Dalam banyak kasus, rumah yang dibeli pemerintah c.q. Kementerian Keuangan berbeda dengan ketentuan dalam regulasi seperti PMK Nomor 138/PMK.06/2024 tentang Standar Barang dan Standar Kebutuhan serta KMK Nomor 334/KMK.01/2021 tentang Pengelolaan Barang Milik Negara di Lingkungan Kementerian Keuangan mulai dari luas bangunan, luas tanah, warna cat, jenis dan warna pagar, hingga warna atap, dan spesifikasi lainnya yang tak sesuai dengan “rumah negara ideal” versi peraturan yang berlaku.

Contohnya, aturan menetapkan bahwa pagar rumah negara berwarna hitam, dinding berwarna krem, dan atap berwarna biru, namun rumah hasil pembelian sering kali mengikuti desain dan warna khas pengembang. Akibatnya, muncul sejumlah persoalan:

·            Tidak ada kepastian hukum atas kesesuaian rumah negara hasil pembelian.

·            Tidak adanya identitas yang menjadi ciri khas dari rumah negara pada Kementerian Keuangan.

Masalah tersebut disebabkan beberapa faktor. Pertama, pengembang memiliki standar sendiri dalam desain rumah yang dijual dan minimnya pengetahuan entitas pengadaan tentang standar rumah negara. Disisi lain terbatasnya jumlah pengembang yang memiliki standar spesifikasi rumah yang sesuai dengan peraturan yang berlaku.

Akibatnya, pembelian rumah yang seharusnya menjadi solusi cepat justru menimbulkan risiko baru bagi pengelolaan BMN. Ironisnya, enitas pengadaan pun tidak memiliki perlindungan hukum yang jelas bila membeli rumah yang tidak sepenuhnya sesuai dengan spesifikasi peraturan yang berlaku.

Ada tiga rekomendasi yang perlu dipertimbangkan:

1.     Penyusunan regulasi afirmatif dan fleksibel. Perlu dibuat aturan yang memberikan ruang pengecualian dalam pengadaan rumah negara dengan mekanisme pembelian. Tujuannya bukan melanggar standar, tetapi memberikan kepastian hukum dan perlindungan bagi entitas pengadaan agar tetap dapat melaksanakan pengadaan tanpa khawatir melanggar aturan.

2.       Perlunya penyusunan regulasi yang mewajibkan entitas pengadaan melaksanakan pembelian rumah negara dengan standar yang sesuai dengan peraturan yang berlaku, meskipun jumlah pengembang di lapangan sangat terbatas. 

3.         Peningkatan kapasitas SDM enititas pengadaan.
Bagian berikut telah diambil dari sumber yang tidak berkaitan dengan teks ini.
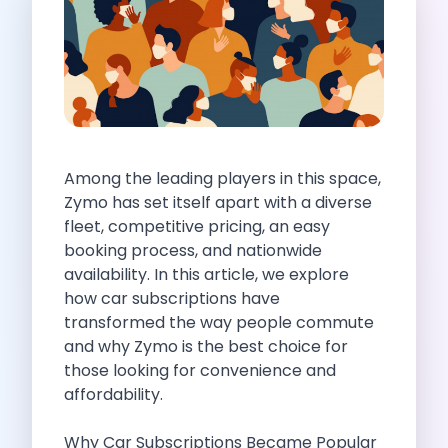
Self Drive Car Rental Indore
Self Drive Car Rental Bhopal
Self Drive Car Rental Coimbatore
Self Drive Car Rental Mysore
Self Drive Car Rental Nagpur
Self Drive Car Rental Vadodara
Self Drive Car Rental Mangalore
Among the leading players in this space,
Self Drive Car Rental Vijayawada
Zymo has set itself apart with a diverse
Self Drive Car Rental Visakhapatnam
fleet, competitive pricing, an easy
Self Drive Car Rental Bhubaneswar
booking process, and nationwide
Self Drive Car Rental Guwahati
availability. In this article, we explore
Self Drive Car Rental Udaipur
how car subscriptions have
Self Drive Car Rental Jodhpur
transformed the way people commute
Self Drive Car Rental Thane
and why Zymo is the best choice for
Self Drive Car Rental Dombivli
those looking for convenience and
Self Drive Car Rental Palava
affordability.
Self Drive Car Rental Amritsar
Self Drive Car Rental Nashik
Why Car Subscriptions Became Popular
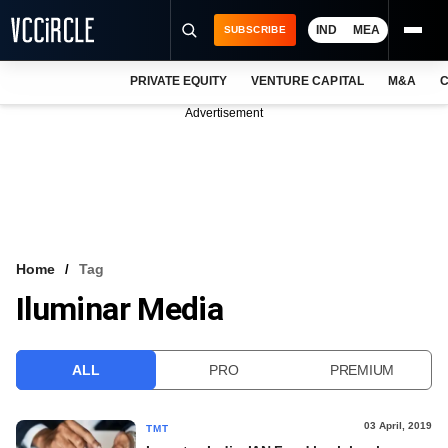
IND
MEA
SUBSCRIBE
PRIVATE EQUITY
VENTURE CAPITAL
M&A
C
NEWS
Advertisement
EVENTS
TRAININGS
PRO EXCLUSIVES
RESEARCH REPORTS
Home
Tag
Iluminar Media
VCC INTELLIGENCE
FREE NEWSLETTER
ALL
PRO
PREMIUM
LOGIN
03 April, 2019
TMT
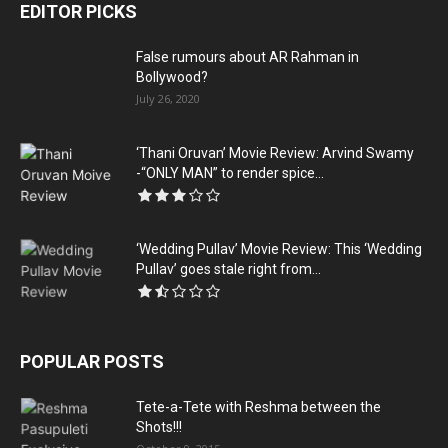
EDITOR PICKS
False rumours about AR Rahman in
Bollywood?
July 26, 2020
‘Thani Oruvan’ Movie Review: Arvind Swamy
-“ONLY MAN” to render spice...
‘Wedding Pullav’ Movie Review: This ‘Wedding
Pullav’ goes stale right from...
POPULAR POSTS
Tete-a-Tete with Reshma between the
Shots!!!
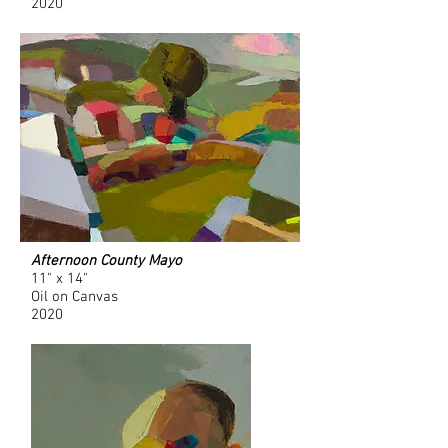
2020
Afternoon County Mayo
11" x 14"
Oil on Canvas
2020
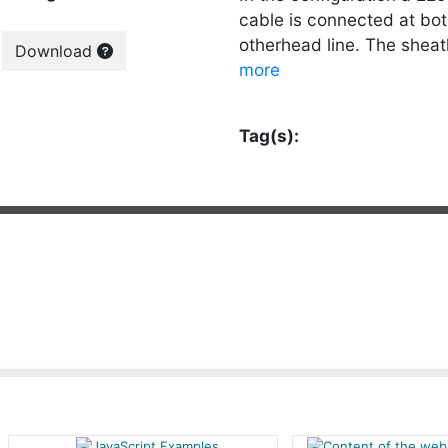
cable is connected at bot
otherhead line. The sheath
Download
more
Tag(s):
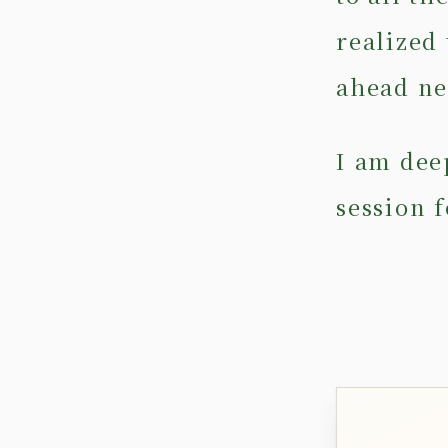
realized 
ahead ne
I am deep
session f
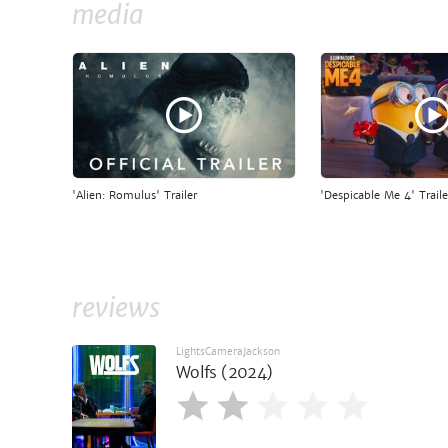
media
'Alien: Romulus' Trailer
'Despicable Me 4' Traile
reviews
LightsCameraJackson
Wolfs (2024)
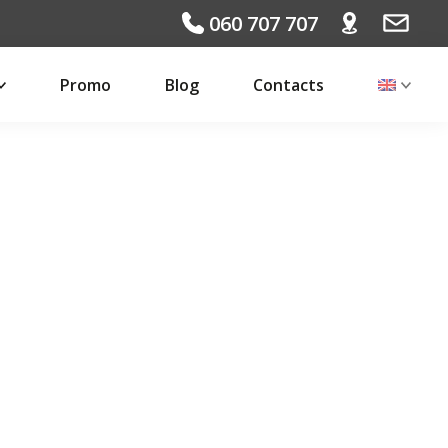
060 707 707
Promo
Blog
Contacts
Entitas pengadaan perlu memahami detail regulasi tentang rumah negara. Pelatihan dan bimbingan teknis harus diperkuat agar proses pengadaan tetap akuntabel, efisien, dan sesuai dengan ketentuan.

Pada akhirnya, pengadaan rumah negara bukan hanya urusan teknis bangunan, tetapi juga tentang integritas kebijakan publik. Dengan regulasi yang sinkron dan kapasitas SDM yang kuat, pengadaan rumah negara dapat menjadi contoh tata kelola aset negara yang adaptif namun tetap patuh hukum.

Rumah negara bukan sekadar tempat tinggal ASN, ia adalah simbol hadirnya negara dalam memastikan kesejahteraan aparatur dan pengelolaan aset publik yang bertanggung jawab.

Disclaimer
Tulisan ini adalah pendapat pribadi dan tidak mencerminkan kebijakan institusi di mana penulis bekerja.